[Items from a data source]
○ ○ ○ ○
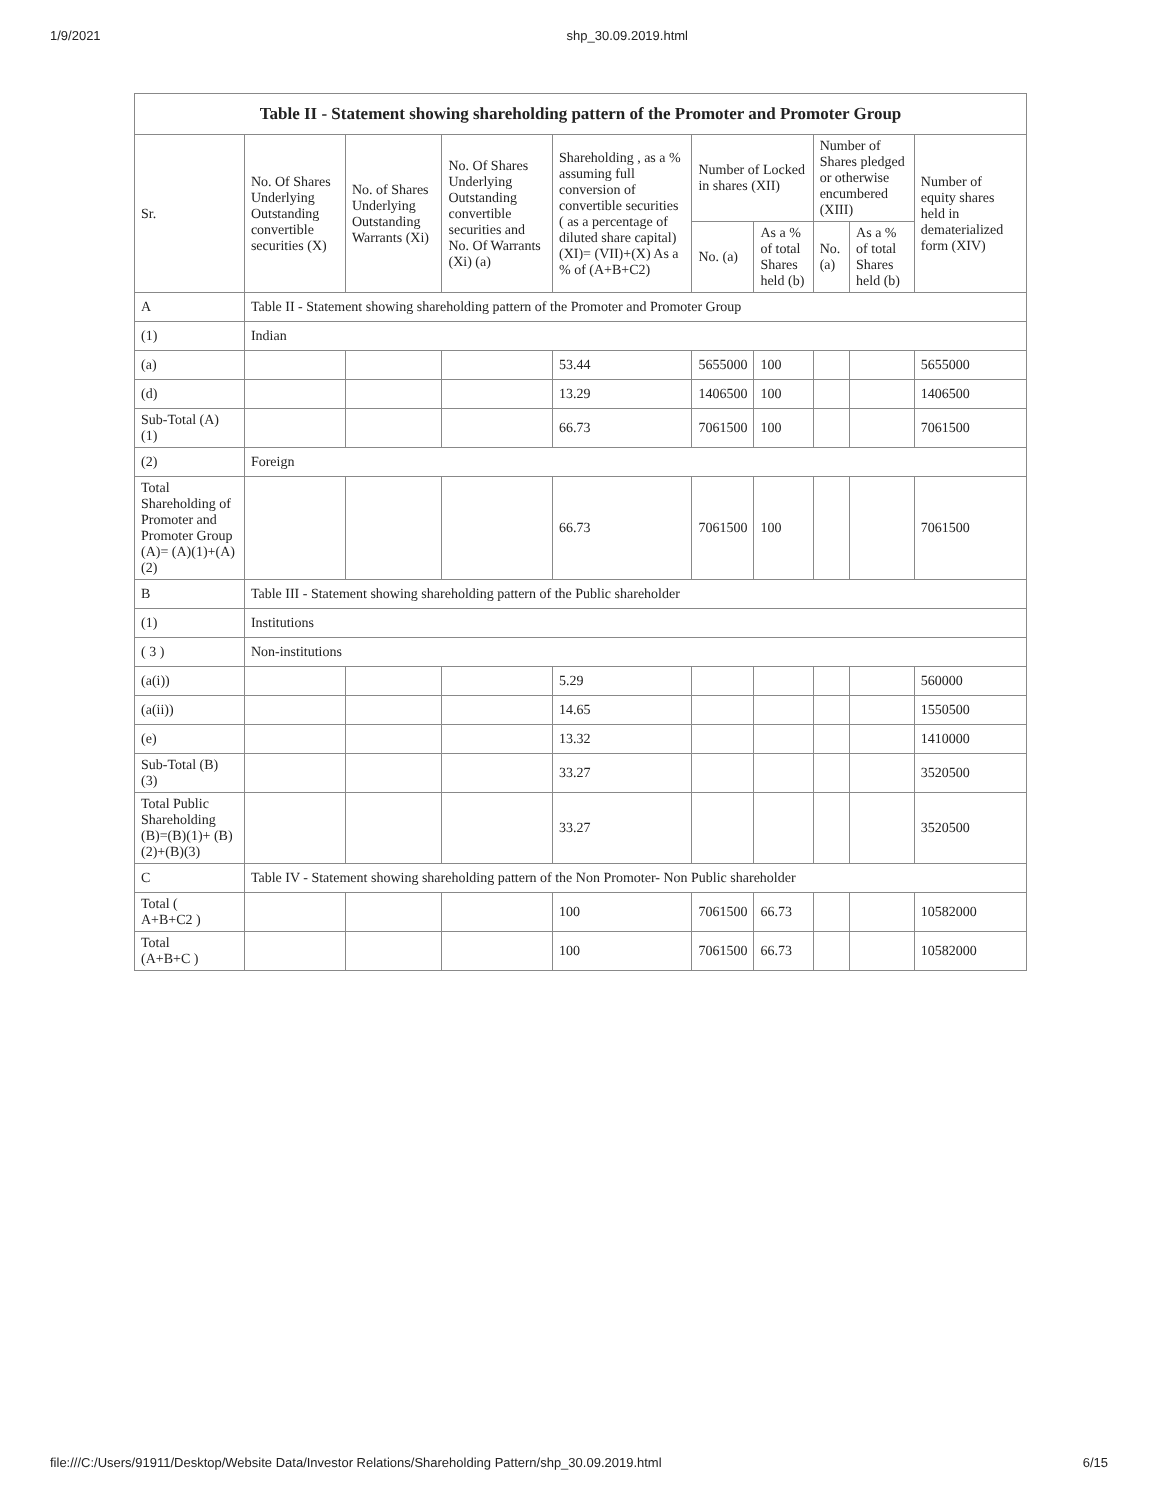1/9/2021 shp_30.09.2019.html
| Table II - Statement showing shareholding pattern of the Promoter and Promoter Group | | | | | | | | | |
| --- | --- | --- | --- | --- | --- | --- | --- | --- | --- |
| Sr. | No. Of Shares Underlying Outstanding convertible securities (X) | No. of Shares Underlying Outstanding Warrants (Xi) | No. Of Shares Underlying Outstanding convertible securities and No. Of Warrants (Xi) (a) | Shareholding , as a % assuming full conversion of convertible securities ( as a percentage of diluted share capital) (XI)= (VII)+(X) As a % of (A+B+C2) | Number of Locked in shares (XII) | | Number of Shares pledged or otherwise encumbered (XIII) | | Number of equity shares held in dematerialized form (XIV) |
| | | | | | No. (a) | As a % of total Shares held (b) | No. (a) | As a % of total Shares held (b) | |
| A | Table II - Statement showing shareholding pattern of the Promoter and Promoter Group | | | | | | | | |
| (1) | Indian | | | | | | | | |
| (a) | | | | 53.44 | 5655000 | 100 | | | 5655000 |
| (d) | | | | 13.29 | 1406500 | 100 | | | 1406500 |
| Sub-Total (A) (1) | | | | 66.73 | 7061500 | 100 | | | 7061500 |
| (2) | Foreign | | | | | | | | |
| Total Shareholding of Promoter and Promoter Group (A)= (A)(1)+(A)(2) | | | | 66.73 | 7061500 | 100 | | | 7061500 |
| B | Table III - Statement showing shareholding pattern of the Public shareholder | | | | | | | | |
| (1) | Institutions | | | | | | | | |
| ( 3 ) | Non-institutions | | | | | | | | |
| (a(i)) | | | | 5.29 | | | | | 560000 |
| (a(ii)) | | | | 14.65 | | | | | 1550500 |
| (e) | | | | 13.32 | | | | | 1410000 |
| Sub-Total (B) (3) | | | | 33.27 | | | | | 3520500 |
| Total Public Shareholding (B)=(B)(1)+ (B)(2)+(B)(3) | | | | 33.27 | | | | | 3520500 |
| C | Table IV - Statement showing shareholding pattern of the Non Promoter- Non Public shareholder | | | | | | | | |
| Total ( A+B+C2 ) | | | | 100 | 7061500 | 66.73 | | | 10582000 |
| Total (A+B+C ) | | | | 100 | 7061500 | 66.73 | | | 10582000 |
file:///C:/Users/91911/Desktop/Website Data/Investor Relations/Shareholding Pattern/shp_30.09.2019.html 6/15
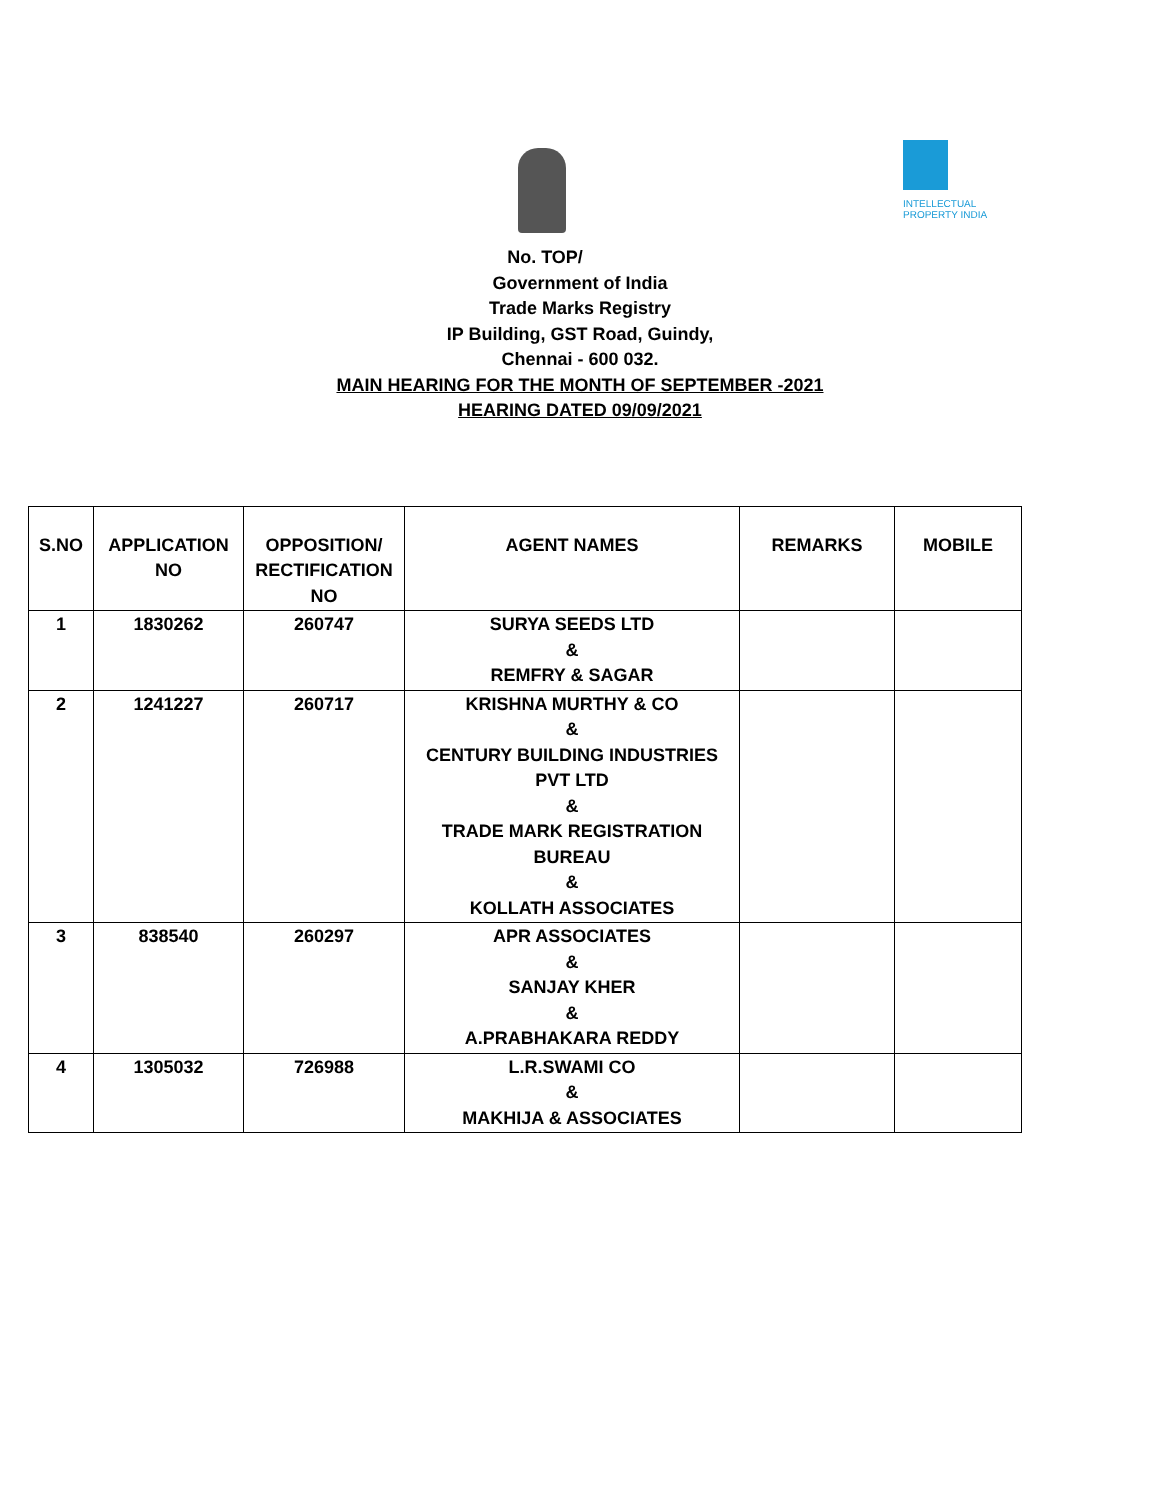INTELLECTUAL PROPERTY INDIA
No. TOP/
Government of India
Trade Marks Registry
IP Building, GST Road, Guindy,
Chennai - 600 032.
MAIN HEARING FOR THE MONTH OF SEPTEMBER -2021
HEARING DATED 09/09/2021
| S.NO | APPLICATION NO | OPPOSITION/ RECTIFICATION NO | AGENT NAMES | REMARKS | MOBILE |
| --- | --- | --- | --- | --- | --- |
| 1 | 1830262 | 260747 | SURYA SEEDS LTD & REMFRY & SAGAR | | |
| 2 | 1241227 | 260717 | KRISHNA MURTHY & CO & CENTURY BUILDING INDUSTRIES PVT LTD & TRADE MARK REGISTRATION BUREAU & KOLLATH ASSOCIATES | | |
| 3 | 838540 | 260297 | APR ASSOCIATES & SANJAY KHER & A.PRABHAKARA REDDY | | |
| 4 | 1305032 | 726988 | L.R.SWAMI CO & MAKHIJA & ASSOCIATES | | |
○ ○ ○ ○
Task brief
Every line in the data that holds "HEARING" should be copied out.

Your response
MAIN HEARING FOR THE MONTH OF SEPTEMBER -2021
HEARING DATED 09/09/2021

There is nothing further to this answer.